Und dann gibt es Gespräche in der Art: „Eine Frau hat aus der Klinik angerufen. Die will einen Therapieplatz. Können wir die nehmen?“ „Schlecht, – wer käme denn dafür in Frage?“
So viel mehr als nur ein Bürojob
An dieser Stelle meines Berichts könnte man denken, dass ich nur so eine Art Büromensch bin. Aber so ist es nicht ganz. Ich fahre zum Beispiel einmal in der Woche zu einer Patientin, die eine so schwere Agoraphobie hat, dass sie schon seit mehr als einem Jahr nicht mehr aus dem Haus gehen kann. Ich mache mit ihr „konfrontative Übungen”. Die bespreche ich mit Hans-Dieter und auch mit den Therapeut*innen in Ausbildung, die um mich herum sind. Ja, die anderen Ausbildungsteilnehmer*innen muss ich natürlich auch erwähnen. Während wir bei unserer Besprechung sitzen, trudeln sie ein. Fast jeder hat eine Frage. Alles wird beantwortet und besprochen. Neben den Beratungsgesprächen kann ich auch ein soziales Kompetenztraining für die Patient*innen der Therapeut*innen in Ausbildung anbieten. Zurzeit machen das allerdings die Silvana und die Wiebke, zwei andere Praktikantinnen. Mit Silvana teile ich mir am Freitag immer das Büro, da machen wir beide mit Hans-Dieter die offene Sprechstunde mit den neuen Patient*innen und trinken natürlich Kaffee und machen viele „Besprechungen“ (ohne Hans-Dieter). Aber zurück zum Dienstag. Zu guter Letzt wird auch noch der Anrufbeantworter abgehört; zwei Anrufer*innen suchen einen Therapieplatz. Also anrufen, klären, aufschreiben.

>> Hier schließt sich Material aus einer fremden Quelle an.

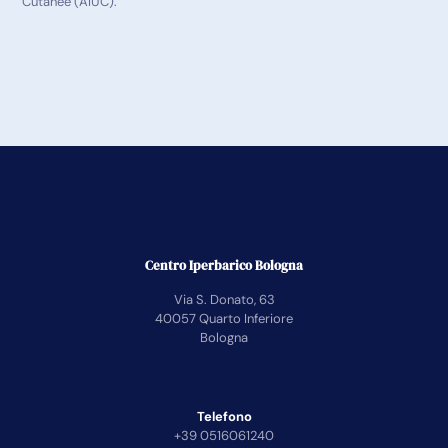
Cutanee (AIUC).
Centro Iperbarico Bologna
Via S. Donato, 63
40057 Quarto Inferiore
Bologna
Telefono
+39 0516061240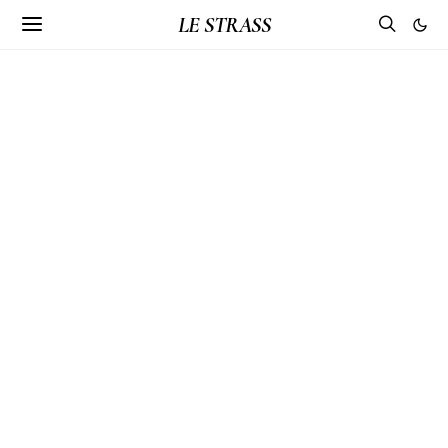
LE STRASS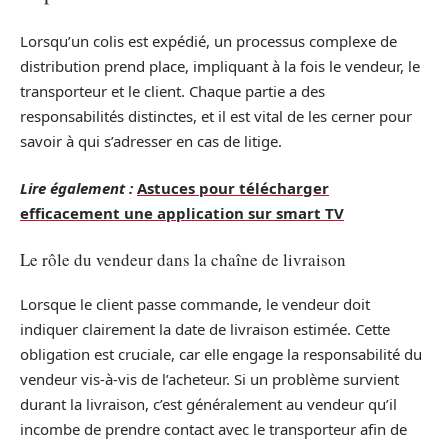
Lorsqu’un colis est expédié, un processus complexe de
distribution prend place, impliquant à la fois le vendeur, le
transporteur et le client. Chaque partie a des
responsabilités distinctes, et il est vital de les cerner pour
savoir à qui s’adresser en cas de litige.
Lire également :
Astuces pour télécharger
efficacement une application sur smart TV
Le rôle du vendeur dans la chaîne de livraison
Lorsque le client passe commande, le vendeur doit
indiquer clairement la date de livraison estimée. Cette
obligation est cruciale, car elle engage la responsabilité du
vendeur vis-à-vis de l’acheteur. Si un problème survient
durant la livraison, c’est généralement au vendeur qu’il
incombe de prendre contact avec le transporteur afin de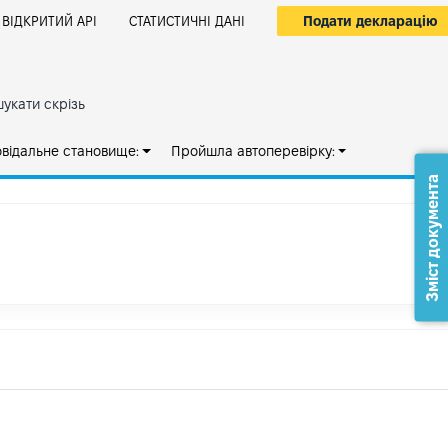
Подати декларацію
ВІДКРИТИЙ АРІ
СТАТИСТИЧНІ ДАНІ
укати скрізь
овідальне становище:
Пройшла автоперевірку:
Зміст документа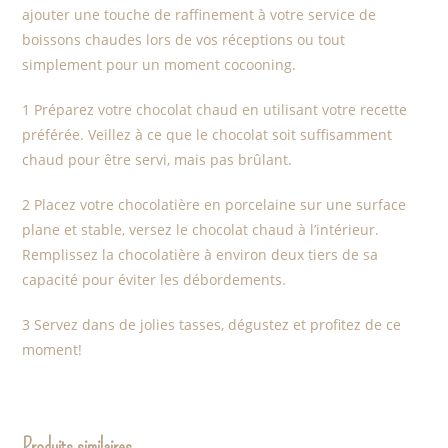
ajouter une touche de raffinement à votre service de
boissons chaudes lors de vos réceptions ou tout
simplement pour un moment cocooning.
1 Préparez votre chocolat chaud en utilisant votre recette
préférée. Veillez à ce que le chocolat soit suffisamment
chaud pour être servi, mais pas brûlant.
2 Placez votre chocolatière en porcelaine sur une surface
plane et stable, versez le chocolat chaud à l’intérieur.
Remplissez la chocolatière à environ deux tiers de sa
capacité pour éviter les débordements.
3 Servez dans de jolies tasses, dégustez et profitez de ce
moment!
Produits similaires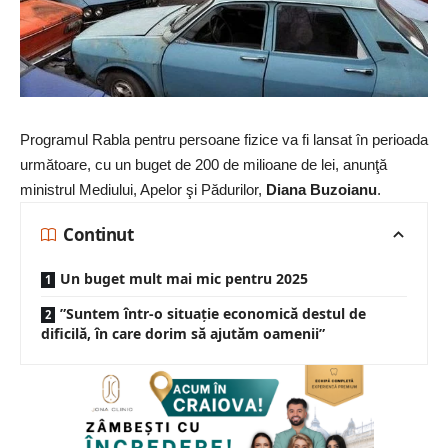
Programul Rabla pentru persoane fizice va fi lansat în perioada
următoare, cu un buget de 200 de milioane de lei, anunţă
ministrul Mediului, Apelor şi Pădurilor,
Diana Buzoianu
.
Continut
Un buget mult mai mic pentru 2025
”Suntem într-o situație economică destul de
dificilă, în care dorim să ajutăm oamenii”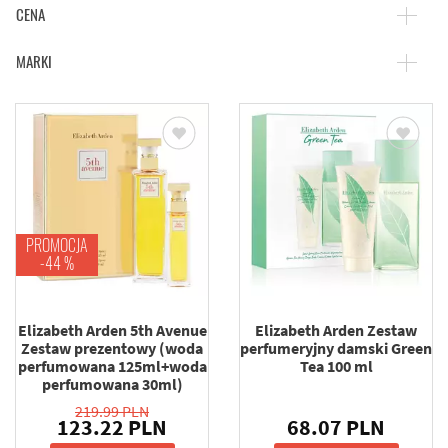
CENA
MARKI
PROMOCJA
-44 %
Elizabeth Arden 5th Avenue
Elizabeth Arden Zestaw
Zestaw prezentowy (woda
perfumeryjny damski Green
perfumowana 125ml+woda
Tea 100 ml
perfumowana 30ml)
219.99 PLN
123.22 PLN
68.07 PLN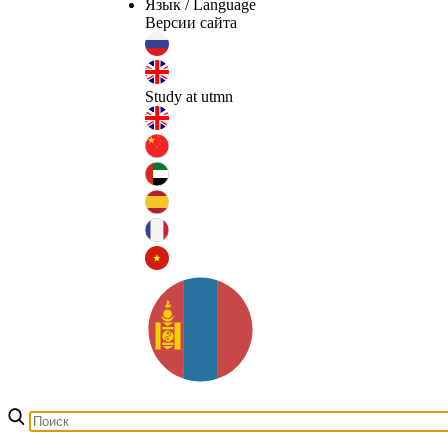
Язык / Language
Версии сайта
Study at utmn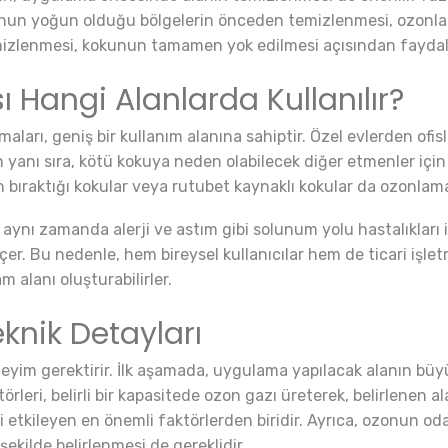
unun yoğun olduğu bölgelerin önceden temizlenmesi, ozonlama i
temizlenmesi, kokunun tamamen yok edilmesi açısından faydalı
Hangi Alanlarda Kullanılır?
ları, geniş bir kullanım alanına sahiptir. Özel evlerden ofisl
n yanı sıra, kötü kokuya neden olabilecek diğer etmenler için 
ıraktığı kokular veya rutubet kaynaklı kokular da ozonlama ile
ynı zamanda alerji ve astım gibi solunum yolu hastalıkları iç
çer. Bu nedenle, hem bireysel kullanıcılar hem de ticari işle
 alanı oluşturabilirler.
knik Detayları
 deneyim gerektirir. İlk aşamada, uygulama yapılacak alanın 
örleri, belirli bir kapasitede ozon gazı üreterek, belirlenen a
i etkileyen en önemli faktörlerden biridir. Ayrıca, ozonun od
 şekilde belirlenmesi de gereklidir.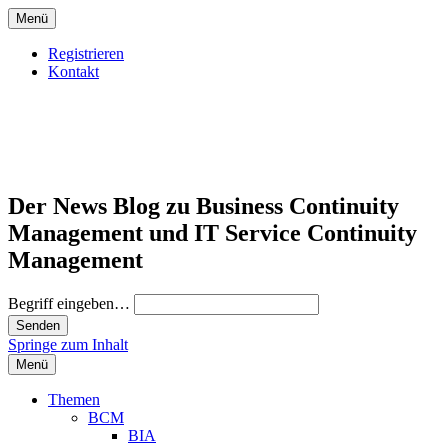
Menü
Registrieren
Kontakt
Der News Blog zu Business Continuity
Management und IT Service Continuity
Management
Begriff eingeben…
Springe zum Inhalt
Menü
Themen
BCM
BIA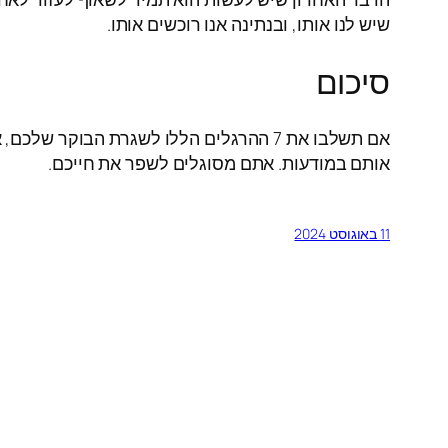
שיש לנו אותו, ובנתינה אנו רוכשים אותו.
סיכום
אם תשלבו את 7 ההרגלים הללו לשגרת הבו
אותם במודעות. אתם מסוגלים לשפר את חייכם.
11 באוגוסט 2024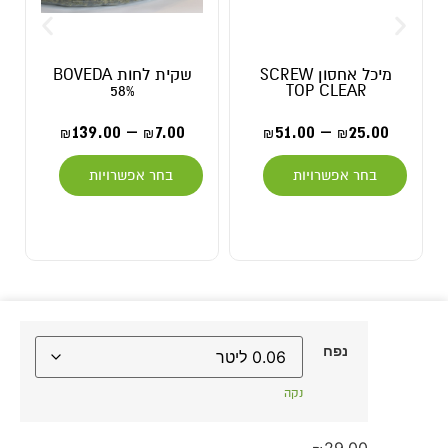
מיכל אחסון SCREW
שקית לחות BOVEDA
58%
TOP CLEAR
139.00
–
7.00
51.00
–
25.00
₪
₪
₪
₪
בחר אפשרויות
בחר אפשרויות
נפח
נקה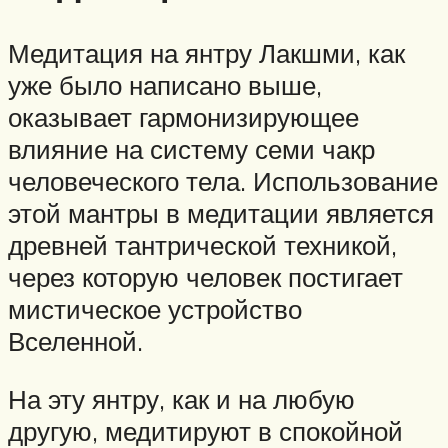
Медитация на янтру Лакшми, как
уже было написано выше,
оказывает гармонизирующее
влияние на систему семи чакр
человеческого тела. Использование
этой мантры в медитации является
древней тантрической техникой,
через которую человек постигает
мистическое устройство
Вселенной.
На эту янтру, как и на любую
другую, медитируют в спокойной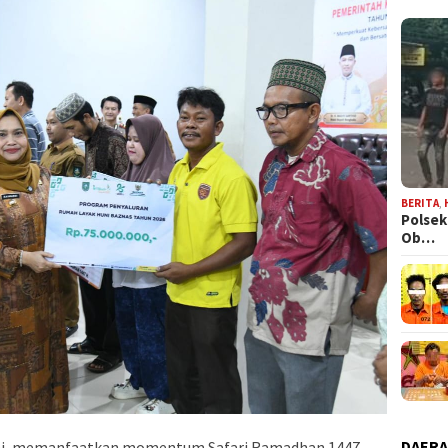
BERITA
,
Polsek
Ob…
DAER
rni, memanfaatkan momentum Safari Ramadhan 1447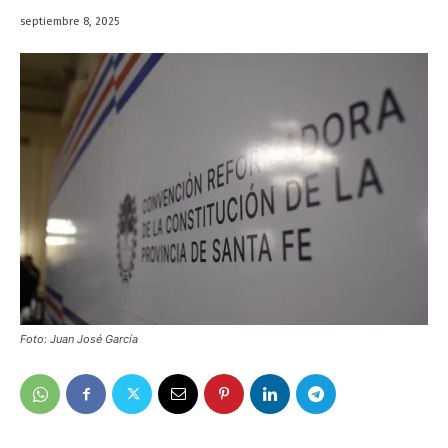
septiembre 8, 2025
Foto: Juan José García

Ein Blick auf die Uhr: halb eins. Höchste Zeit für die Mittagspause. Ein paar Menschen sitzen bereits in der Küche und diskutieren die Frage, ob sie sich etwas zu essen holen oder ob sie auswärts essen. Am Barbarossaplatz haben wir es in dieser Hinsicht leicht: Es wimmelt von Nahrungsangeboten. Es gibt chinesische Imbisse/Lokale, türkische, italienische, indisch-vegetarische, um nur einige zu nennen.
Um ein Uhr ist es am Küchentisch angenehm voll. Jeder hat etwas zum Essen vor sich. Und es wird pausenartig geredet: über Kochrezepte, übers Fernsehprogramm, über AVT-Seminare und Selbsterfahrungswochenenden, über Müdigkeit und Erkältungskrankheiten, auch über Therapieerfolge und -schwierigkeiten.
Da es Dezember ist, steht am Nachmittag die Abrechnung der Therapien aus dem 4. Quartal auf dem Programm. Dazu gibt es ein Abrechnungsprogramm mit dem euphemistischen Namen „SMARTY“. Wenn man sich aber etwas in dieses Programm eingearbeitet hat und die Abrechnungsziffern für die Therapieleistungen kennt, ist es gar nicht so schwer. Die eigentliche Abrechnung mit dem Programm macht eine Fachkraft. Meine Aufgabe ist es, die Abrechnung vorzubereiten, indem ich die Therapeut*innen daran erinnere, von ihren Patient*innen die Überweisungen einzufordern, die Karten einzulesen und die fehlenden Ziffern einzutragen. Da es durch die Mittagspause allerdings etwas später geworden ist, steht erst einmal nur die erste Erinnerungsmail an die Therapeut*innen auf dem Programm.
So geht der Tag schnell vorbei und so ist das Praktikum schnell zu Ende.